Cari amici, chi vi parla è un fratello, un semplice fratello, che legge la sua vita nell’anzianità, che guarda al passato senza nostal­gie, ma lo guarda solo per vedere il filo rosso che dà unità ai suoi anni, un filo rosso che solo Dio può stendere.

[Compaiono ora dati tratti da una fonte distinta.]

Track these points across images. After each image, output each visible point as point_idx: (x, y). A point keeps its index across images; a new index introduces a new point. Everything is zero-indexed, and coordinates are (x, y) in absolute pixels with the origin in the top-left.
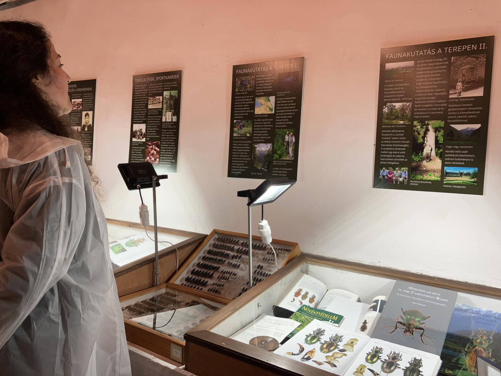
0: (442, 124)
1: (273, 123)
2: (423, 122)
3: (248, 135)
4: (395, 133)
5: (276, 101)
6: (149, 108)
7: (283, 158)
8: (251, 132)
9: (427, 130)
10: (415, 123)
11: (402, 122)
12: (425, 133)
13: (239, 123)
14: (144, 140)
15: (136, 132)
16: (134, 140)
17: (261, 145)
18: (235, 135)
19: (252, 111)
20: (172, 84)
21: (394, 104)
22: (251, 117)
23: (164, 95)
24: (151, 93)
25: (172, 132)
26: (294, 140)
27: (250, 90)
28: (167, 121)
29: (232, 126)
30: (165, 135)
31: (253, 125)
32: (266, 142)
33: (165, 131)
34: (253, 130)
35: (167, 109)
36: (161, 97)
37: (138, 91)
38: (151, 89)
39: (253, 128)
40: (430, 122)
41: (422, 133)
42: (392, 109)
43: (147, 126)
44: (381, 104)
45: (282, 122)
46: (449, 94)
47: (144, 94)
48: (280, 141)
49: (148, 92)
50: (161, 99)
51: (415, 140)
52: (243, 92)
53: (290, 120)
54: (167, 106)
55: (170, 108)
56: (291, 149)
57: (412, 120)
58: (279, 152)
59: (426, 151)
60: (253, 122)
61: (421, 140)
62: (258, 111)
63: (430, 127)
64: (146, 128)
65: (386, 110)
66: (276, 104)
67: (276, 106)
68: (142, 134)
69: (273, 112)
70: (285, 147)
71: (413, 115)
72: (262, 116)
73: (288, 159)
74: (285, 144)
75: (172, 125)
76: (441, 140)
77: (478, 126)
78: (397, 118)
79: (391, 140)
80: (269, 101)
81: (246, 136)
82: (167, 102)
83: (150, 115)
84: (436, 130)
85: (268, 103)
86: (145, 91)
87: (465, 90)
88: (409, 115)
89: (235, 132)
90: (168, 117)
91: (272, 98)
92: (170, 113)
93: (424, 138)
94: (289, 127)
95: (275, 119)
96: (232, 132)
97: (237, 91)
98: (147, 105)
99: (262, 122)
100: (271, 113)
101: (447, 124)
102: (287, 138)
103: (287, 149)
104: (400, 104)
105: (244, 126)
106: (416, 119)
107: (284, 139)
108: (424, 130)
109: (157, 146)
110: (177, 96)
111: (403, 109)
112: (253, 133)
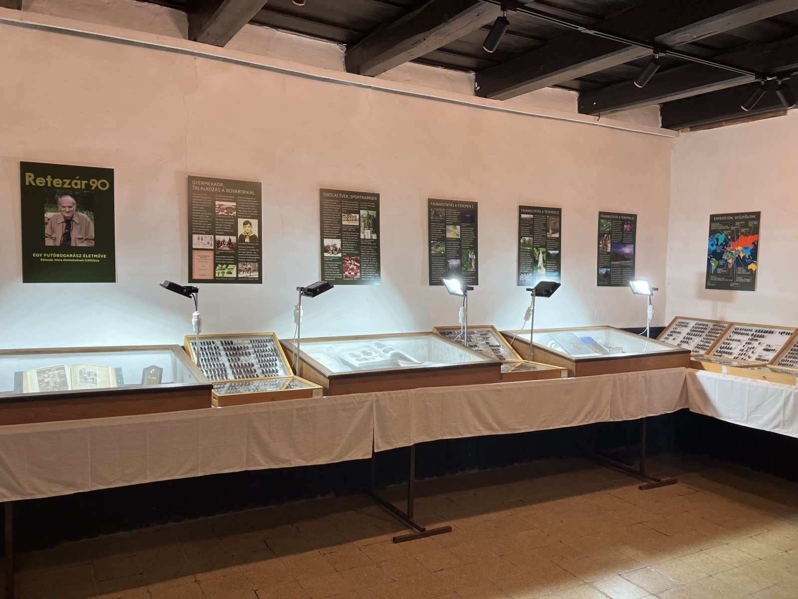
0: (545, 250)
1: (460, 244)
2: (537, 248)
3: (443, 253)
4: (526, 254)
5: (461, 229)
6: (343, 224)
7: (469, 270)
8: (444, 250)
9: (539, 253)
10: (535, 249)
11: (529, 248)
12: (539, 255)
13: (435, 243)
14: (340, 255)
15: (328, 247)
16: (326, 254)
17: (452, 260)
18: (432, 252)
19: (444, 235)
20: (369, 205)
21: (525, 238)
22: (444, 240)
23: (361, 213)
24: (345, 210)
25: (372, 248)
26: (474, 258)
27: (442, 219)
28: (366, 238)
29: (430, 246)
30: (365, 251)
31: (446, 245)
32: (456, 258)
33: (365, 247)
34: (446, 249)
35: (365, 227)
36: (358, 215)
37: (327, 205)
38: (344, 205)
39: (446, 247)
40: (541, 249)
41: (537, 254)
42: (524, 240)
43: (342, 241)
44: (520, 237)
45: (466, 244)
46: (547, 235)
47: (336, 209)
48: (466, 257)
49: (341, 207)
50: (358, 217)
51: (534, 258)
52: (437, 220)
53: (471, 243)
54: (365, 224)
55: (368, 226)
56: (473, 263)
57: (533, 247)
58: (465, 266)
59: (539, 264)
60: (446, 243)
61: (537, 259)
62: (449, 235)
63: (540, 252)
64: (342, 244)
65: (522, 241)
66: (461, 232)
67: (461, 234)
68: (337, 249)
69: (459, 237)
70: (469, 262)
71: (533, 245)
72: (452, 240)
73: (472, 270)
74: (469, 260)
75: (372, 242)
76: (545, 258)
77: (557, 252)
78: (527, 246)
79: (524, 258)
80: (456, 229)
81: (441, 254)
82: (364, 221)
83: (345, 231)
84: (543, 253)
85: (456, 230)
86: (337, 207)
87: (553, 233)
88: (532, 245)
89: (433, 250)
90: (366, 234)
91: (458, 227)
92: (369, 231)
93: (538, 257)
94: (471, 248)
95: (461, 242)
96: (430, 250)
97: (432, 218)
98: (340, 221)
99: (452, 243)
100: (458, 237)
101: (547, 250)
102: (470, 255)
103: (471, 263)
104: (528, 238)
105: (439, 246)
106: (535, 247)
107: (468, 257)
108: (538, 253)
109: (357, 260)
110: (375, 216)
111: (529, 241)
112: (446, 251)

Che dirvi ancora? Semplicemente che Dio è fedele: lo ripeto, è fedele anche quando noi siamo infedeli! Solo «se lo rinneghiamo lui ci rinnegherà» (2Tm 2,13), dice l’Apostolo. Dio è fedele perché ha fatto sentire in me la sua voce quando ero ancora un bambino. Non l’ho seguita subito, ma non vi ho mai opposto altre vie, e in giovinezza nella libertà ho potuto dire il mio “Amen” alla vocazione che Dio mi aveva posto davanti. Ho finito per vivere il cristianesimo come monaco, e certo sono stato infedele, sono stato un cattivo monaco, ma Dio non mi ha deluso e mi concede fino ad oggi di conservare la fede; e lo spero ancora, per il mio esodo…

Ma a voi dico di cercare di ascoltare Dio che parla in ciascuno di voi, di sentire che vi dice: «Esci, esci da te stesso, dalla tua famiglia (cf Lc 2,48-51); esci e non temere, perché tu sei il mio figlio amato (cf Lc 3,22)». E se voi acconsentirete, sentirete lo Spirito su di voi, sentirete nelle vostre menti e nei vostri cuori lo Spirito Santo che vi dà forza, vi consola, vi sostiene nella lotta (cf Lc 4,1-2). Senti­rete questo, fino a poter dire agli altri con umiltà: «Lo Spirito del Signore è su di me e mi ha inviato» (cf Lc 4,18; Is 61,1). Con molta umiltà, con la consapevolezza di non essere niente e di non poterci vantare di nulla, e tuttavia di essere chiamati, dunque inviati.